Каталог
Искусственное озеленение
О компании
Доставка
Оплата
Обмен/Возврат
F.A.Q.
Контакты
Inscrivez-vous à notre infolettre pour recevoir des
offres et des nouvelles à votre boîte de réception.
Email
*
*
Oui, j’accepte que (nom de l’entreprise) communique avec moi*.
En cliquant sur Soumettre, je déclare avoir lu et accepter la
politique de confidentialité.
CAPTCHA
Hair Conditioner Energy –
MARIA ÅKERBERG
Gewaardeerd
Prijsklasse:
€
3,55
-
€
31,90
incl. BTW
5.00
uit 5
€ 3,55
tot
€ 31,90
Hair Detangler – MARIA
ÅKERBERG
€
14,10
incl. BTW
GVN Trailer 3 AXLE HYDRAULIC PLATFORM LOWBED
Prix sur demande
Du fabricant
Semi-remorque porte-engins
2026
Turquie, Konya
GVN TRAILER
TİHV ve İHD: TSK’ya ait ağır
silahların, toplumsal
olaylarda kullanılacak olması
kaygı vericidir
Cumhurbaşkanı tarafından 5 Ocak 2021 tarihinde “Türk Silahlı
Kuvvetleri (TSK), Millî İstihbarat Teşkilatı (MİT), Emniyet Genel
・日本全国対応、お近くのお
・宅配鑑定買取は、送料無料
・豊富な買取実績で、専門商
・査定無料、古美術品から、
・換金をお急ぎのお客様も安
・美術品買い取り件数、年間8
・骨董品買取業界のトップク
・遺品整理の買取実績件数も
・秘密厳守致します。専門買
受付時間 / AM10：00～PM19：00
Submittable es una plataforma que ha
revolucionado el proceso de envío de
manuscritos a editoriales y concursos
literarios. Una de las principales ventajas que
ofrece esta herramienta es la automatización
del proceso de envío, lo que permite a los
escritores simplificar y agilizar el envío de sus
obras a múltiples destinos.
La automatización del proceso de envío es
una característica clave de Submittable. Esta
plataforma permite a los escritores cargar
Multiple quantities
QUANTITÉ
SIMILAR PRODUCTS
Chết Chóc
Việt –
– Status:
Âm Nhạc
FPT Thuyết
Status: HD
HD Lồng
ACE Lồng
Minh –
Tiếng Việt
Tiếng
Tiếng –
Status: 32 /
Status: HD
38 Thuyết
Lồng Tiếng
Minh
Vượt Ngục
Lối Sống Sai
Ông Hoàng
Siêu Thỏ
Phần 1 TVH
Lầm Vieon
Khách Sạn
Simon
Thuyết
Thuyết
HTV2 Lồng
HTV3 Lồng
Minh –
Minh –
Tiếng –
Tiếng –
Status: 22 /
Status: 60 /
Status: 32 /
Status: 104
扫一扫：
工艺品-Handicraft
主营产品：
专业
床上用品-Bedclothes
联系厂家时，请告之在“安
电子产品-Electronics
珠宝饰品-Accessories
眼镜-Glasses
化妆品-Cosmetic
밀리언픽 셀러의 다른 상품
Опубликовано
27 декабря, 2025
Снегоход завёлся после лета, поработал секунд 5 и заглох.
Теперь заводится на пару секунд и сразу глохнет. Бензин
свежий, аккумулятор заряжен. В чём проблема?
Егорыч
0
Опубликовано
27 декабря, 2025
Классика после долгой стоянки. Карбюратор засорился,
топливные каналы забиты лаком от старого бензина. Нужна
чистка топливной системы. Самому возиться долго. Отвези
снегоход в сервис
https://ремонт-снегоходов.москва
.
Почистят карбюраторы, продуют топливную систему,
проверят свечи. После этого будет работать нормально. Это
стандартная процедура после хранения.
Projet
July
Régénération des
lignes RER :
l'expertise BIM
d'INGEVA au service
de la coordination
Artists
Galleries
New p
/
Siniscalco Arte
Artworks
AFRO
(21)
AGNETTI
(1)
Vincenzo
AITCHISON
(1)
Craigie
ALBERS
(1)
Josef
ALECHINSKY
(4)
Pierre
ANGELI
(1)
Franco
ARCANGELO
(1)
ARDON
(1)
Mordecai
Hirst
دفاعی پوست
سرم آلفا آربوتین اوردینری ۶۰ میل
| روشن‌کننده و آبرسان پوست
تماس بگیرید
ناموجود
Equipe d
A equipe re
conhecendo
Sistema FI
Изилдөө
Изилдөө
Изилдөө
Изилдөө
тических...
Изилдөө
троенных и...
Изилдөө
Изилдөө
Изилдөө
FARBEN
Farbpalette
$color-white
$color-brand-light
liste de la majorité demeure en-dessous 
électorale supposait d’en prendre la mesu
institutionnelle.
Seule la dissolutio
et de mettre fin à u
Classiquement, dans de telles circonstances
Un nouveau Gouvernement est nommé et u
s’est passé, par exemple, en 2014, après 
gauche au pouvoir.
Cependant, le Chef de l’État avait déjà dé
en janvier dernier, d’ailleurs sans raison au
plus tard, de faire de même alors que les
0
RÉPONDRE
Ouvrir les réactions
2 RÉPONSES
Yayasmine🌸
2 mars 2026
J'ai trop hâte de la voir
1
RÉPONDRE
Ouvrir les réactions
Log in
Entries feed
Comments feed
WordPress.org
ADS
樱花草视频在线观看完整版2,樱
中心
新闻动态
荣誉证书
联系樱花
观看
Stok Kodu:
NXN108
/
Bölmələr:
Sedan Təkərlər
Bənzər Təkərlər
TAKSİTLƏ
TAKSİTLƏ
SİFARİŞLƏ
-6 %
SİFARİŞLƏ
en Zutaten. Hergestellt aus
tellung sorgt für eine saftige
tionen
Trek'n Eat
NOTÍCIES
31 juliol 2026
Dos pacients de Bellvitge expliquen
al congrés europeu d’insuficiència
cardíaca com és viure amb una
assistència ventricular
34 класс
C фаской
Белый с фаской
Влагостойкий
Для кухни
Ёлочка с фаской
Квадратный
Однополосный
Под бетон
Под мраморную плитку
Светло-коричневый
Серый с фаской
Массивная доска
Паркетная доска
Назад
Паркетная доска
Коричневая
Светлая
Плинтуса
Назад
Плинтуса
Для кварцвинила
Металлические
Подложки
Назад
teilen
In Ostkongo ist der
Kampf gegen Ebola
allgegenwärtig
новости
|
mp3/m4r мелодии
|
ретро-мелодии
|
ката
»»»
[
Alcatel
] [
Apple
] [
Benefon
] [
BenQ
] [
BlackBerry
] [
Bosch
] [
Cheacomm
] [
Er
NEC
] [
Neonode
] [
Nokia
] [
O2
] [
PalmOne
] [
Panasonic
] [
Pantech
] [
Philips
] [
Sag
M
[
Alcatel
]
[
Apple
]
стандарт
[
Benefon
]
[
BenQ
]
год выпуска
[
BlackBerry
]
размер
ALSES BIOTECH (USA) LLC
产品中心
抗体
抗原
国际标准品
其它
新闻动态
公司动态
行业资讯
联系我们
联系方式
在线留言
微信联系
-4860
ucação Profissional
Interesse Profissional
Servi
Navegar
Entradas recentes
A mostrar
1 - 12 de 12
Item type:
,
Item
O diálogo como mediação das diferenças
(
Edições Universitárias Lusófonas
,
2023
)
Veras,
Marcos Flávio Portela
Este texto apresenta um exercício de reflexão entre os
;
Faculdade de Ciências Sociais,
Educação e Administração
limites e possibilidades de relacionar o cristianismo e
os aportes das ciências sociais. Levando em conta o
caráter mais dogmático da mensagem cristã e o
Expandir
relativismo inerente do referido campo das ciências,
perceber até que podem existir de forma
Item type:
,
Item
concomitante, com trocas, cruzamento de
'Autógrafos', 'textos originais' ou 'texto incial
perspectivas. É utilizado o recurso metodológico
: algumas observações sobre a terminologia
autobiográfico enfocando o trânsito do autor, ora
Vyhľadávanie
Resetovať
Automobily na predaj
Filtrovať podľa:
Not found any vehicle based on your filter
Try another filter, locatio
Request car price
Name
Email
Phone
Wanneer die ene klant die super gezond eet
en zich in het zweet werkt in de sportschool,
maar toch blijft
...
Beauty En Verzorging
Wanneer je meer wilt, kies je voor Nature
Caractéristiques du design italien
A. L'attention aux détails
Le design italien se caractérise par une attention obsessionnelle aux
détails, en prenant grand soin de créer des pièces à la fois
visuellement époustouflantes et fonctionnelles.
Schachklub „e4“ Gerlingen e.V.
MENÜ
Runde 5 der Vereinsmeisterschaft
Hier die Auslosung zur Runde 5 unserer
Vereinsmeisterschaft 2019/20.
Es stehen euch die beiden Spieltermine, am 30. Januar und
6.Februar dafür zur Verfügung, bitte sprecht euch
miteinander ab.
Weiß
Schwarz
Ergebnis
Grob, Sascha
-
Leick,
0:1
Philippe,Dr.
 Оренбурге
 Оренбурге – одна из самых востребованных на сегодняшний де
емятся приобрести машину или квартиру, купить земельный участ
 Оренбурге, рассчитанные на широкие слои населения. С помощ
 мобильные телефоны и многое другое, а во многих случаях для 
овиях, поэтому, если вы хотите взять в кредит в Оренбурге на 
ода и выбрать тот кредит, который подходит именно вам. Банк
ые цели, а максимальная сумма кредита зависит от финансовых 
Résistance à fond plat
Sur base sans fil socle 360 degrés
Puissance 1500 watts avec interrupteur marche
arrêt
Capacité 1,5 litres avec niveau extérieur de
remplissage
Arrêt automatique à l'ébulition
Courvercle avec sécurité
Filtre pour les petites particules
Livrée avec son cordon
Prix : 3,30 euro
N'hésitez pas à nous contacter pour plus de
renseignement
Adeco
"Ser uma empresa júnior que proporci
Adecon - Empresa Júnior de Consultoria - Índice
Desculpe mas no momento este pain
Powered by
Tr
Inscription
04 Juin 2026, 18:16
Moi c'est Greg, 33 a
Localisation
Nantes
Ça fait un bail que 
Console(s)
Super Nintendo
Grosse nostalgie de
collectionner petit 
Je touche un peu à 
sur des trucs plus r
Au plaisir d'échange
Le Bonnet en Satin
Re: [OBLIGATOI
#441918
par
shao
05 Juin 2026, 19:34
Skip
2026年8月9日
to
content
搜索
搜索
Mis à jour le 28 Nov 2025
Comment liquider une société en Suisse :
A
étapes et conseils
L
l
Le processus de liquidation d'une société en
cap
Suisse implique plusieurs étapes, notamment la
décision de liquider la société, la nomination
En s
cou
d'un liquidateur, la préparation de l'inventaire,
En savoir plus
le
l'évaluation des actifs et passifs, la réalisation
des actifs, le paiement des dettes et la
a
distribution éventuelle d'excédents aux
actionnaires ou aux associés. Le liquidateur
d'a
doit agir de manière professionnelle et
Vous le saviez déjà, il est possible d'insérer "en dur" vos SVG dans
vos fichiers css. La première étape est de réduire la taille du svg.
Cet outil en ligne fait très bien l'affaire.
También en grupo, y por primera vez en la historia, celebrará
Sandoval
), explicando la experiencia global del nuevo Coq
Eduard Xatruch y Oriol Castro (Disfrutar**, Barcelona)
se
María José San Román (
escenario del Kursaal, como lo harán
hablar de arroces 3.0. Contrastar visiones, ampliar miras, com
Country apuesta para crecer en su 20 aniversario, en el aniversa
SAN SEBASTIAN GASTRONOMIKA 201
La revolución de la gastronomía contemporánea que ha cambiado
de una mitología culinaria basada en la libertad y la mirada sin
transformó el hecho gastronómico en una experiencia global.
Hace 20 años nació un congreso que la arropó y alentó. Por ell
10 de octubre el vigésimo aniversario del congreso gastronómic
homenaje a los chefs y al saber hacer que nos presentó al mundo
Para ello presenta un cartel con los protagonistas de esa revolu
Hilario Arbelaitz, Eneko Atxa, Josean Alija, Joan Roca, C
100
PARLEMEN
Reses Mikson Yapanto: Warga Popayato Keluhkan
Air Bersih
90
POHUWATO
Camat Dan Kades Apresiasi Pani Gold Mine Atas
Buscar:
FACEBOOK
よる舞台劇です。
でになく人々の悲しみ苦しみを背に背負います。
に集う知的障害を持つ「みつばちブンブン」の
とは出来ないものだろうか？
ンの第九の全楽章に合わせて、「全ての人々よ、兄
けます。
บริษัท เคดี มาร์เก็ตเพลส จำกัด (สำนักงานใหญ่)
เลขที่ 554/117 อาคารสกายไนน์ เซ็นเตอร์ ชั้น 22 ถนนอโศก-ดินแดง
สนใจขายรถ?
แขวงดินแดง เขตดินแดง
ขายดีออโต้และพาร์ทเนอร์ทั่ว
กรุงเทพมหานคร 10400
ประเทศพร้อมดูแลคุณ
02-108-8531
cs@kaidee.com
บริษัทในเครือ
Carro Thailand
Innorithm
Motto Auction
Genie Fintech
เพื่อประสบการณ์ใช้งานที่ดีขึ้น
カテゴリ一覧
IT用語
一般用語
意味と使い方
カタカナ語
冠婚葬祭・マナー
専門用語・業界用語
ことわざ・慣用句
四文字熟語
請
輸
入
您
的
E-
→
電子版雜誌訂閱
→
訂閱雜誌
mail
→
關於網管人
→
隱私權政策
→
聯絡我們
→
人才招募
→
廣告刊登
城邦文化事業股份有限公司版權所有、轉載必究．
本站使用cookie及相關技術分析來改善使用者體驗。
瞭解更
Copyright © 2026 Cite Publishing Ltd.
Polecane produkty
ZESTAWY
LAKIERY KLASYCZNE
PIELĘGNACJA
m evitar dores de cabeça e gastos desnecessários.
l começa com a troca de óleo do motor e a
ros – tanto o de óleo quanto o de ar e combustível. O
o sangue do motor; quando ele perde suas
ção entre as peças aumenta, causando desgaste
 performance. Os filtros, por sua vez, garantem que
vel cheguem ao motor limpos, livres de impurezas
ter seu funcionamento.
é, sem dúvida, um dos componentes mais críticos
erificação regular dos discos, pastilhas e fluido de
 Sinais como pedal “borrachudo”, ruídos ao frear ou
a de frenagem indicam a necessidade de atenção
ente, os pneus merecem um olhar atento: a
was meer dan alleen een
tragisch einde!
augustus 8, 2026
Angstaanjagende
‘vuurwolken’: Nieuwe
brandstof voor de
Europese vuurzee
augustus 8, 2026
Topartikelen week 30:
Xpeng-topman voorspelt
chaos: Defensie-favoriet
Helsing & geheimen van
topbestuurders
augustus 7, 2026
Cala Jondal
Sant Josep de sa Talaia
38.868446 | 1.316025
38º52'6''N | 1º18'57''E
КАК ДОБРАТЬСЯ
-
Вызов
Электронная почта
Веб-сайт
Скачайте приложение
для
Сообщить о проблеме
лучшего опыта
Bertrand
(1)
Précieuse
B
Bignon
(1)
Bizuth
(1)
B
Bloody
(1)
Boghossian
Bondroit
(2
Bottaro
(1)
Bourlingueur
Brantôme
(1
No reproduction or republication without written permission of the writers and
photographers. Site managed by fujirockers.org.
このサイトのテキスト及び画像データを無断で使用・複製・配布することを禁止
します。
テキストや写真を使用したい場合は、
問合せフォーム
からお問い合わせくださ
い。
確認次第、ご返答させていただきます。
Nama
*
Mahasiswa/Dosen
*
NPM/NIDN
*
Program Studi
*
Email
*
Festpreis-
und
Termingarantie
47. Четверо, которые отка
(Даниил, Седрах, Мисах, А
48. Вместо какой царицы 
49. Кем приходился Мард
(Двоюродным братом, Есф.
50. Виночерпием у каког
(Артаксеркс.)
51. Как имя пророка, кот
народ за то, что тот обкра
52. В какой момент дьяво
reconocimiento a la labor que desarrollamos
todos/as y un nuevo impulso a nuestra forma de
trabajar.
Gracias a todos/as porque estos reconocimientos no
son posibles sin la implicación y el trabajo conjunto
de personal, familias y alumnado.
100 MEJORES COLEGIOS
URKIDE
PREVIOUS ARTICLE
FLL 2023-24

☆ ☆ ☆ ☆ ☆

YOUR INSTRUCTIONS:
When you reach the line with "Classiquement, dans de telles circonstances" in the records above, start writing out lines exactly, and stop once the line with "Серый с фаской" has been written; include nothing else.

REPLY:
Classiquement, dans de telles circonstances
Un nouveau Gouvernement est nommé et u
s’est passé, par exemple, en 2014, après 
gauche au pouvoir.
Cependant, le Chef de l’État avait déjà dé
en janvier dernier, d’ailleurs sans raison au
plus tard, de faire de même alors que les
0
RÉPONDRE
Ouvrir les réactions
2 RÉPONSES
Yayasmine🌸
2 mars 2026
J'ai trop hâte de la voir
1
RÉPONDRE
Ouvrir les réactions
Log in
Entries feed
Comments feed
WordPress.org
ADS
樱花草视频在线观看完整版2,樱
中心
新闻动态
荣誉证书
联系樱花
观看
Stok Kodu:
NXN108
/
Bölmələr:
Sedan Təkərlər
Bənzər Təkərlər
TAKSİTLƏ
TAKSİTLƏ
SİFARİŞLƏ
-6 %
SİFARİŞLƏ
en Zutaten. Hergestellt aus
tellung sorgt für eine saftige
tionen
Trek'n Eat
NOTÍCIES
31 juliol 2026
Dos pacients de Bellvitge expliquen
al congrés europeu d’insuficiència
cardíaca com és viure amb una
assistència ventricular
34 класс
C фаской
Белый с фаской
Влагостойкий
Для кухни
Ёлочка с фаской
Квадратный
Однополосный
Под бетон
Под мраморную плитку
Светло-коричневый
Серый с фаской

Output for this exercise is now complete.